Net effect: a sliced run builds zero usable indexes and every search returns empty. This is exactly the symptom reported in #127 ([BUG] evaluation: BM25/Embedding index filenames mismatch when running with --from-conv/--to-conv, causing empty retrieval).

This PR aligns stage 2 (and the adapter's skip-logic probe) to the same global-id key:

  • stage2_index_building.build_bm25_index / build_emb_index now iterate the global conv ids actually in play. The adapter passes the exact slice via a new conv_ids argument; a discover_conv_ids() helper derives ids from the memcell_list_conv_*.json filenames as a fallback for the standalone CLI entry point (main()).
  • evermemos_adapter._check_missing_indexes now probes by global conv ids instead of range(num_conv), so the smart-skip logic no longer always reports a slice's indexes as missing and rebuilds them under the wrong filenames.

Why

range(num_conv) is a silent correctness bug for any non-full run: the slice's conversations keep their global ids, but the builder assumed a contiguous 0..N-1 local space. The full dataset (--from-conv 0) happened to work only because local and global ids coincide there, which is why it went unnoticed.

Tests

Adds methods/EverCore/tests/test_evaluation_index_filename_conv_ids.py, which reproduces the slice fully offline — no docker, no LLM, no network (BM25 path only; the bug is a filename-mapping bug):

  • test_bm25_index_filenames_match_global_conv_ids — writes memcell_list_conv_5/6/7.json (a slice) with local num_conv=3, builds indexes, and asserts the produced files are bm25_index_conv_5/6/7.pkl (what search reads) and that the buggy conv_0/1/2.pkl are absent.
  • test_built_filename_matches_search_lookup_key — asserts the filename the search stage computes via _extract_conv_index exists on disk after the build.
  • test_check_missing_indexes_uses_global_conv_ids — asserts the skip-logic probe keyed by global ids reports nothing missing, while the old local-range keying would wrongly report ["0","1","2"].
  • test_discover_conv_ids_* — the disk-discovery helper returns the global ids and sorts them numerically (2 before 10).
  • test_real_adapter_check_missing_indexes_keys_by_global_id — exercises the real EverCoreAdapter method when importable.

Run locally:

cd methods/EverCore
uv sync
PYTHONPATH=src pytest tests/test_evaluation_index_filename_conv_ids.py -v

Result in this build: 6 passed, 1 skipped.

Skip note: the one skipped test imports the full EverCoreAdapter, whose chain currently hits an unrelated, pre-existing import break on mainstage1_memcells_extraction.py imports ScenarioType from memory_layer.profile_manager, which no longer exports it. That break exists on clean origin/main and is not introduced by this PR; the test skips cleanly and auto-enables once that unrelated import is fixed.
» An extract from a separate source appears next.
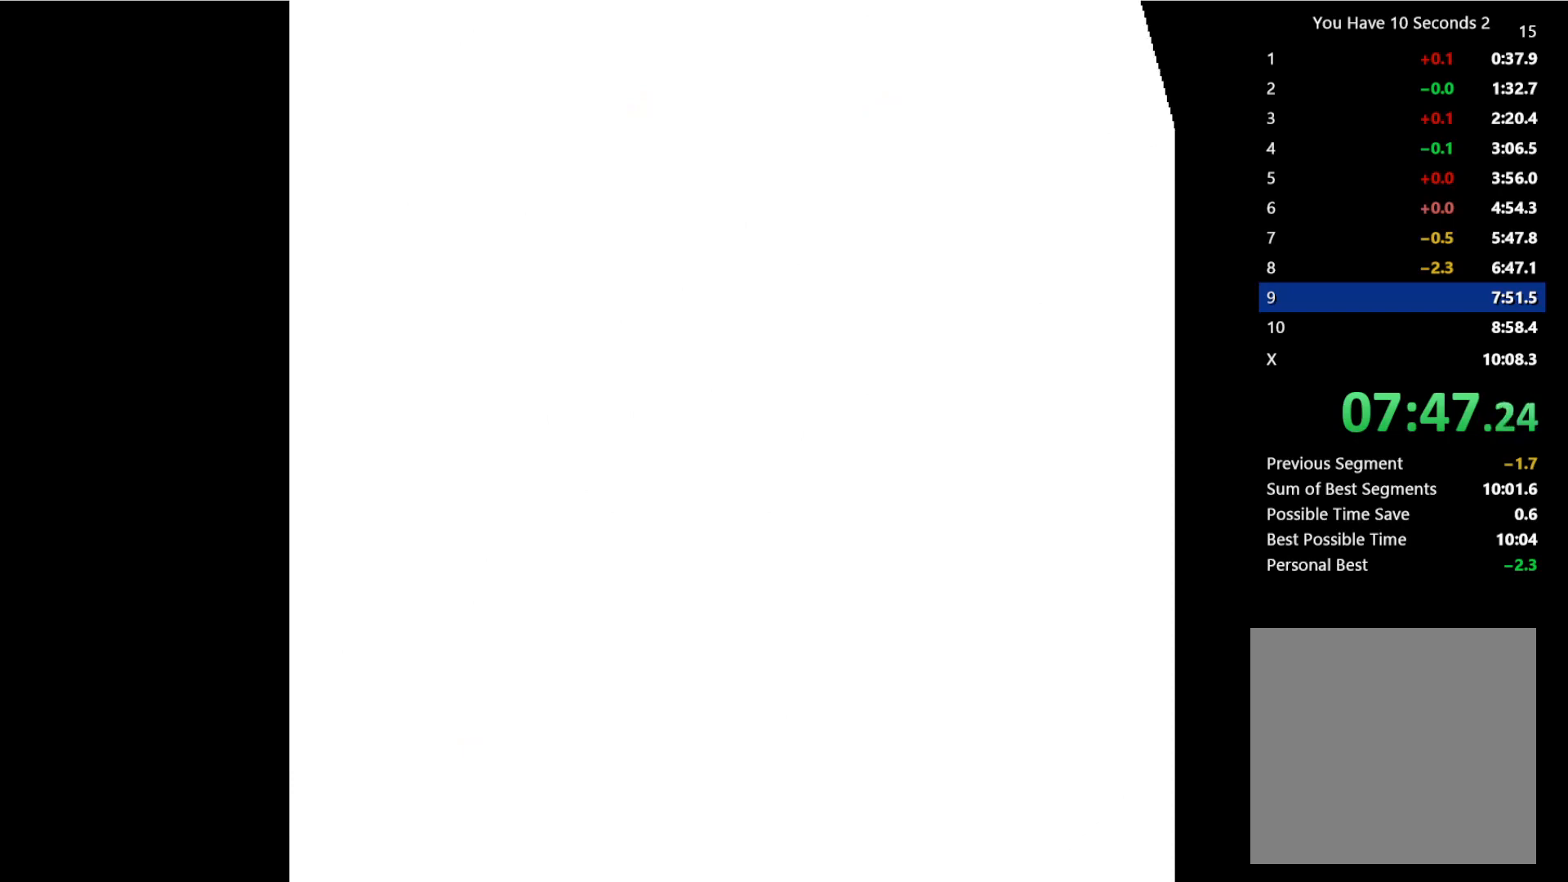
{"keys": ["right", "space"], "events": [[33, "space", "down"], [167, "space", "up"], [433, "space", "down"]]}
The core stage-2 reproduction does not touch that chain and runs fully.

Before / after (mechanism)

files on disk (stage1, global ids): memcell_list_conv_5/6/7.json
OLD stage2 looked for (local range): memcell_list_conv_0/1/2.json
OLD stage2 found: []  -> builds 0 indexes -> search reads conv_5/6/7.pkl (never written) -> EMPTY
NEW stage2 builds:  bm25_index_conv_5/6/7.pkl  == what search reads -> non-empty

Scope

Surgical: two source files (evaluation/src/adapters/evermemos/stage2_index_building.py, evaluation/src/adapters/evermemos_adapter.py) plus one new regression test. No schema, no repository-layer, no docker-compose, no docs churn — deliberately narrower than the broad 21-file prior-art PR (#136).

Closes #127.

Credit

Prior community work diagnosed the same --from-conv/--to-conv filename mismatch. Co-author preserved on the commit:

Co-authored-by: Jah-yee 166608075+Jah-yee@users.noreply.github.com
Co-Authored-By: Claude Opus 4.8 (1M context) noreply@anthropic.com

🤖 Generated with Claude Code

…nd-AI#127)

The eval index-building stage (stage 2) wrote BM25/Embedding index files
keyed by a local range(num_conv) counter (conv_0..conv_{N-1}), while
stage 1 (memcell writer) and the search stage (reader) both key off the
GLOBAL conversation id extracted from conversation_id via
_extract_conv_index (e.g. "locomo_5" -> "5").

On a sliced run (--from-conv 5 --to-conv 10) the sliced conversations keep
their global ids, so stage 2 looked for memcell_list_conv_0..4.json
(absent -> skipped), built nothing, and the search stage then failed to
find bm25_index_conv_5..9.pkl, yielding empty retrieval. Reported in EverMind-AI#127.

Fix:
- stage2_index_building: build_bm25_index / build_emb_index iterate the
  global conv ids actually in play. The adapter passes the exact slice via
  a new conv_ids arg; a discover_conv_ids() helper derives ids from the
  memcell_list_conv_*.json filenames as a fallback for the CLI entry point.
- evermemos_adapter: _check_missing_indexes now probes by global conv ids
  (not range(num_conv)), so the skip-logic no longer always reports a
  slice's indexes as missing and rebuilds them under the wrong filenames.

Adds an offline regression test (no docker / LLM / network) that
reproduces the slice and asserts the built index filenames are exactly the
ones the search stage reads.

Prior art on the same mismatch by Jah-yee (EverMind-AI#136, broad 21-file fix; EverMind-AI#115,
tangential stage3 rename); this change keeps the fix surgical.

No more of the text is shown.